Вот что, вероятно, привлекало миллионы читателей. То, что человек рождён для любви, а не для осуществления грандиозных социальных задач. То, что он может быть счастлив, – и благодаря, и вопреки, и независимо ни от чего. Наивная сила простых вещей. Прозрение очевидного.
Причём, единожды озарив человека, любовь уже никогда не заканчивается. Заканчивается только влюблённость. А любовь длится столько, сколько длится собственно жизнь. В тот день, когда от нас ушёл Вадим Шефнер, исчез из мира ещё один человек.
В повести «Сестра печали» есть такие строчки:
«Оттого что я не видел, как её убило, и даже не знаю, где она похоронена, я не могу представить её мёртвой.
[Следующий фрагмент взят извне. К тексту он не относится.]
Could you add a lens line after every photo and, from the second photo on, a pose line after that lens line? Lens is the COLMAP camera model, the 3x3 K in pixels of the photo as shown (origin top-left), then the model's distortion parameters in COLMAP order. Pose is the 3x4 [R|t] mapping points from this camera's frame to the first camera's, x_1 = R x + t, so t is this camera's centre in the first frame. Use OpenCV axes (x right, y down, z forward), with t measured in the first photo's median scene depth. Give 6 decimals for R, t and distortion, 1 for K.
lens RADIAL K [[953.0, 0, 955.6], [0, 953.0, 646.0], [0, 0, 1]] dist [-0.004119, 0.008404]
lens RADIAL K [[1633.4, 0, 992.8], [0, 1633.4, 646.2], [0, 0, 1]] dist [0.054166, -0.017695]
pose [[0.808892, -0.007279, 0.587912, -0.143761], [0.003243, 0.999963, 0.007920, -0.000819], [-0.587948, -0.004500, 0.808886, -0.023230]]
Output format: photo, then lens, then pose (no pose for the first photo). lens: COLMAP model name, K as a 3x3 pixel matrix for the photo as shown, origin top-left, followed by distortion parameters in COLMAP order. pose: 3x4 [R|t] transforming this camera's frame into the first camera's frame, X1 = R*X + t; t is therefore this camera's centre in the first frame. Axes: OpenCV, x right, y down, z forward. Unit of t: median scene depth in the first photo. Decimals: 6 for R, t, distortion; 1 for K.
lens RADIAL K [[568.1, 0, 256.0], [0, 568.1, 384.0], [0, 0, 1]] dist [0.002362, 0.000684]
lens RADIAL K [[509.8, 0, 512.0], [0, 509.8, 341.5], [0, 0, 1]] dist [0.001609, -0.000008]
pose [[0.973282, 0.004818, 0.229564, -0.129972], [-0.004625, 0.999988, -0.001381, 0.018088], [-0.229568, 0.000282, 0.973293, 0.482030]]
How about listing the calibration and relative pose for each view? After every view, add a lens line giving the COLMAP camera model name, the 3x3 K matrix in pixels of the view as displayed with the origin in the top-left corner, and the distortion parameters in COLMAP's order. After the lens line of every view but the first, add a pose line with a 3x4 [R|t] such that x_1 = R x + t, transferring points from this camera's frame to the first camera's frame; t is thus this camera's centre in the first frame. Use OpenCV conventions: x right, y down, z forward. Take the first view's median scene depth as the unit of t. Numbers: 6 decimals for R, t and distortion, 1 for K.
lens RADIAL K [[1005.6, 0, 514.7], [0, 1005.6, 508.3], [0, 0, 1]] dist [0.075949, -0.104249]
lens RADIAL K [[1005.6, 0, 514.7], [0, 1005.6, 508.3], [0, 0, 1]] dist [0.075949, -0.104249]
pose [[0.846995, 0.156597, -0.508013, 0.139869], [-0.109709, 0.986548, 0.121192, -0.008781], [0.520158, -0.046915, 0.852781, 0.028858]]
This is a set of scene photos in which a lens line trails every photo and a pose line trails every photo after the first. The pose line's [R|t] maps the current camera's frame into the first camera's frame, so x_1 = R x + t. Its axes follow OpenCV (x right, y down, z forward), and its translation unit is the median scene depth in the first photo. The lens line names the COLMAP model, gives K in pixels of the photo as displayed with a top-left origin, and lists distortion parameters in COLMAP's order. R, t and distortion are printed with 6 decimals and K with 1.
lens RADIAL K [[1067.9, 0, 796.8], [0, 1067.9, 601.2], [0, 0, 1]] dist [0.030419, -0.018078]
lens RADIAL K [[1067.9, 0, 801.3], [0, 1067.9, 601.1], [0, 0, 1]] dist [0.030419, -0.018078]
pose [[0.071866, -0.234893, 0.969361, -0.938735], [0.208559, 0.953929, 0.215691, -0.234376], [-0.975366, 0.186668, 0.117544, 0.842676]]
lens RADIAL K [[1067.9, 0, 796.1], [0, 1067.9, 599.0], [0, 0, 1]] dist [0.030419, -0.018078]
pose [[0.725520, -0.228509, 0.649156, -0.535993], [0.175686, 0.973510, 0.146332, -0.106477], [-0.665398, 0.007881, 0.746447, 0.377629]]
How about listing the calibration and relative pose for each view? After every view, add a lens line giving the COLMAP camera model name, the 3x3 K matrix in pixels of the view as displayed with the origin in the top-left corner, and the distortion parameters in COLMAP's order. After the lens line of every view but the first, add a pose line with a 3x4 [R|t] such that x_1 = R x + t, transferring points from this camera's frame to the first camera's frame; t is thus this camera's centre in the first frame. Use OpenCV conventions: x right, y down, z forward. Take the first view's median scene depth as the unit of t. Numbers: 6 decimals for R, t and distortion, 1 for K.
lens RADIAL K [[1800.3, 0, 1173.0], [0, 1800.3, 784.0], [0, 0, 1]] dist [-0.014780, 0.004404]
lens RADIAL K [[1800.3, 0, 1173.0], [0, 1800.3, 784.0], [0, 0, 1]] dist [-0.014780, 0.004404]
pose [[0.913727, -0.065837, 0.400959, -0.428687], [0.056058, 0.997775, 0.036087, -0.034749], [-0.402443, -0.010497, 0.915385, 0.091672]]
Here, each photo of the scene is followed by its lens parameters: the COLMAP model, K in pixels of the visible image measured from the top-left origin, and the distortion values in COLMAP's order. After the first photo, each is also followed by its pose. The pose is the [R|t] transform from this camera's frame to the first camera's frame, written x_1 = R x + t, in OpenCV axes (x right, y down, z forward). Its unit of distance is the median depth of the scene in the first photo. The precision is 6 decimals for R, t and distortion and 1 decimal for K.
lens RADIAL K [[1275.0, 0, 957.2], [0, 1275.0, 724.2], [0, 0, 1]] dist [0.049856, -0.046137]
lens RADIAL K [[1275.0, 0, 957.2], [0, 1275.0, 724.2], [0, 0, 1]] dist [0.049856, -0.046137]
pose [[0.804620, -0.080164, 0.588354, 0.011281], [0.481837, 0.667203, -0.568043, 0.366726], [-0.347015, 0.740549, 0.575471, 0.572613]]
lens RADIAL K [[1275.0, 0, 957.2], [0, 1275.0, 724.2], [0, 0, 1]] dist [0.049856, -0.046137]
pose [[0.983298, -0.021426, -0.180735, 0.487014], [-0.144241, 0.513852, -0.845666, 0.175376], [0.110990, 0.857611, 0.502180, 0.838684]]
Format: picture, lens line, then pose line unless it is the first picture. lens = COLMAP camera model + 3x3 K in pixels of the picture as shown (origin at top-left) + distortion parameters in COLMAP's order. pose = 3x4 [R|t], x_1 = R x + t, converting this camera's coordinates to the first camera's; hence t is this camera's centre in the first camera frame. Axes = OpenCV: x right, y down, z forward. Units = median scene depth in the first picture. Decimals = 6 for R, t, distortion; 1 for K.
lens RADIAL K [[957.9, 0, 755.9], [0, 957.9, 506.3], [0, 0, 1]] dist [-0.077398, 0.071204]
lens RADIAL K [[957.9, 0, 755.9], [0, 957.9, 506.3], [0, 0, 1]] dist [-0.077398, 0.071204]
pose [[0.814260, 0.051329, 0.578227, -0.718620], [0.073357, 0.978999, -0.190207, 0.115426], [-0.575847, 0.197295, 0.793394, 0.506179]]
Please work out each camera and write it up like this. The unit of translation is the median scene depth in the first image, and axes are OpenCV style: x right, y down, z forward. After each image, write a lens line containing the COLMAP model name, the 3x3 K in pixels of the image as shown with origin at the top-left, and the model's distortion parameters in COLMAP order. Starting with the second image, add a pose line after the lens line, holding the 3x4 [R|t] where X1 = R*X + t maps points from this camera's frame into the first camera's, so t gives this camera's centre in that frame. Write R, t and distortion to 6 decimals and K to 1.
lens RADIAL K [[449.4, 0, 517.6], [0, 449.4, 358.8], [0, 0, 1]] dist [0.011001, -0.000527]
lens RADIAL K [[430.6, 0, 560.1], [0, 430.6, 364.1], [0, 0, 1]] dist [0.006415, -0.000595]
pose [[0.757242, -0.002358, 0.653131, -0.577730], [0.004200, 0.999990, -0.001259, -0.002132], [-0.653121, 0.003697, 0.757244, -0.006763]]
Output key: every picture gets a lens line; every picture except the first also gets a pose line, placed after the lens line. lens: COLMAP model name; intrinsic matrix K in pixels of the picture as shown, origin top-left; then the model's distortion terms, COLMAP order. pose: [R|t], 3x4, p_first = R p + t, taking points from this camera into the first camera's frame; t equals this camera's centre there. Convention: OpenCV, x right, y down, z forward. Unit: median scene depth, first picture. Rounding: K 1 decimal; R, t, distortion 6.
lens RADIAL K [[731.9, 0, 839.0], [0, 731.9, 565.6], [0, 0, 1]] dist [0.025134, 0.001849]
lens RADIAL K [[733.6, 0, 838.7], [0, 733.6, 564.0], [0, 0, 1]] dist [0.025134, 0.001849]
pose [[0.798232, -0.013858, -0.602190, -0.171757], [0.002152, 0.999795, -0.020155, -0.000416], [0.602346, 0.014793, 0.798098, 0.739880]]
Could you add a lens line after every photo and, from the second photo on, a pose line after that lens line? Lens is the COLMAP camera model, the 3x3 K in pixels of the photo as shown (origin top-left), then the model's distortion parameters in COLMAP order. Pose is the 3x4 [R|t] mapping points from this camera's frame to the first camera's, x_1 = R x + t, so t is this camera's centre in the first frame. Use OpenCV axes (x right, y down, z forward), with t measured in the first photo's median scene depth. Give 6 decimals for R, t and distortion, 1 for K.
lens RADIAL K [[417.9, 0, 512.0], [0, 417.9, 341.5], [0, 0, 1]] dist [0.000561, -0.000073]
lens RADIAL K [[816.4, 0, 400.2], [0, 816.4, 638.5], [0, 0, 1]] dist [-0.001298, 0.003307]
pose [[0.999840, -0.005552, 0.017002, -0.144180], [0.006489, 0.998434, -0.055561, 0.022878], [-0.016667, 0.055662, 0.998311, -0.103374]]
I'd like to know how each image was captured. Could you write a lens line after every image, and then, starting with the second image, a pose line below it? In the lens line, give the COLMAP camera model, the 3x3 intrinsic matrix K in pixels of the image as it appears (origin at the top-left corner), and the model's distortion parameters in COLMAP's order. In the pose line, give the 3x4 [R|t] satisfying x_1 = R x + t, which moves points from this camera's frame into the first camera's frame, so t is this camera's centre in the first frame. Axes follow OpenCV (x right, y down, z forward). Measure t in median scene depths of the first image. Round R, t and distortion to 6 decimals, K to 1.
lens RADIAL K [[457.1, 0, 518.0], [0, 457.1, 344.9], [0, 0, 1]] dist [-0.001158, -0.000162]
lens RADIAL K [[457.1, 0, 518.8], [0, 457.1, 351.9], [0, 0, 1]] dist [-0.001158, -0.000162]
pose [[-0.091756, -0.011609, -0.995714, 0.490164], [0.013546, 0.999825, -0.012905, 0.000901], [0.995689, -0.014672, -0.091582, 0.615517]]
Я помню её только живую. Она живёт в моей памяти, и когда меня не станет, её не станет вместе со мной. Мы умрём в один и тот же миг, будто убитые одной молнией. И в этот миг для нас кончится война».
* * *
Вот лучшее, что, на мой взгляд, можно сказать об авторе: «Он писал книги, он любил и, наверное, он был счастлив».
Андрей Столяров
Бесспорно, Вадим Шефнер был и остается читаем и читателями любим.
Я им в молодости зачитывался, сейчас – периодически, особенно его мемуарную прозу, а вот фантастику не воспринимаю напрочь.
Фантастика шефнеровская необычная по советским меркам, но тем и интересная. Ну, я куда с большим удовольствием прочитал ещё его повесть “Сестра печали” – про войну, про блокаду, ну и про первую любовь
у квадратных сугробов стеклянно звенят голоса
и ночной разговор убедительно ясен и грустен
я на миг, я на миг, я погреться на четверть часа
ты навек, ты навек, мы тебя никуда не отпустим…
только лет через сорок сообразил, что это про кладбище…
Более полная цитата:
На пиру невидимок стеклянно звучат голоса,
И ночной разговор убедительно ясен и грустен:
«Я на миг, я на миг, я погреться на четверть часа».
«Ты навек, ты навек, мы тебя никуда не отпустим.
Ты все снился себе, а теперь ты к нам заживо взят.
Ты навеки проснулся за прочной стеною забвенья.
Ты уже на снежинки, на дымные кольца разъят,
Ты в земных зеркалах не найдешь своего отраженья».
да, подзабыл уже)
А чего стоит ,,Личный враг,,?
(.. не наживай дурных приятелей
Уж лучше заведи врага!!)🎉
Один из любимых моих!
Увы, не читала 🤔 заинтриговали
Это же заметка о Шефнере от фантаста Андрея Столярова?
Недавно читал малую прозу Шефнера, писал даже заметку о нём, может, выложу сюда на днях.
Вот-вот, Филипп, именно сюда и надо выкладывать!
С прибытием, дорогой литератор!
Для меня знакомство с Шефнером началось в подростковом возрасте с его фантастики, лишённой пафоса человеческого “достигаторства” , но проникнутой мудростью и лиризмом.
” Выну барсов я из барсенала,
Поведу я барсов вдоль канала,
Чтобы ты любовь мою поняла…”
“Человек с пятью не” ,” Когда я был русалкой” … Где бы найти издание, чтобы освежить в памяти его типажи- это бы не раз пригодилось мне…
Только много позже я узнала, что он замечательный поэт.
Я давно читаю всё только в электронном виде на планшете.
Весь Шефнер есть в Либрусеке: http://lib.rus.ec/a/20336
Спасибо! Конечно, это хороший выход. Хотя от вклада в личную библиотеку я бы тоже не отказалась, но это скорее мысли вслух.
Кого-то нет, кого-то нет…
В одной квартире старой
Висит гитара давних лет,
Умолкшая гитара.
Ее владельца ожидать
Нелепо, бесполезно, —
Унесена его кровать
К соседям безвозмездно.
Но кто-то всё не верит в быль,
Что нет его навеки,
Но кто-то отирает пыль
С потрескавшейся деки.
И, слушая, как вечерком,
Не помня песен старых,
Бренчат ребята за окном
На новеньких гитарах,
Всё смотрит вдаль из-под руки —
Во мрак, в иные зори —
И ждет, что прозвучат шаги
В пустынном коридоре.
В.Шефнер
Ушёл от нас один из лучших…
Этого не знаю. Спасибо!!!!
Поправлю, беспризорником Шефнер не был, за исключением нескольких дней, когда за компанию сбежал с детдомовцами. У него была благополучная семья и много родственников.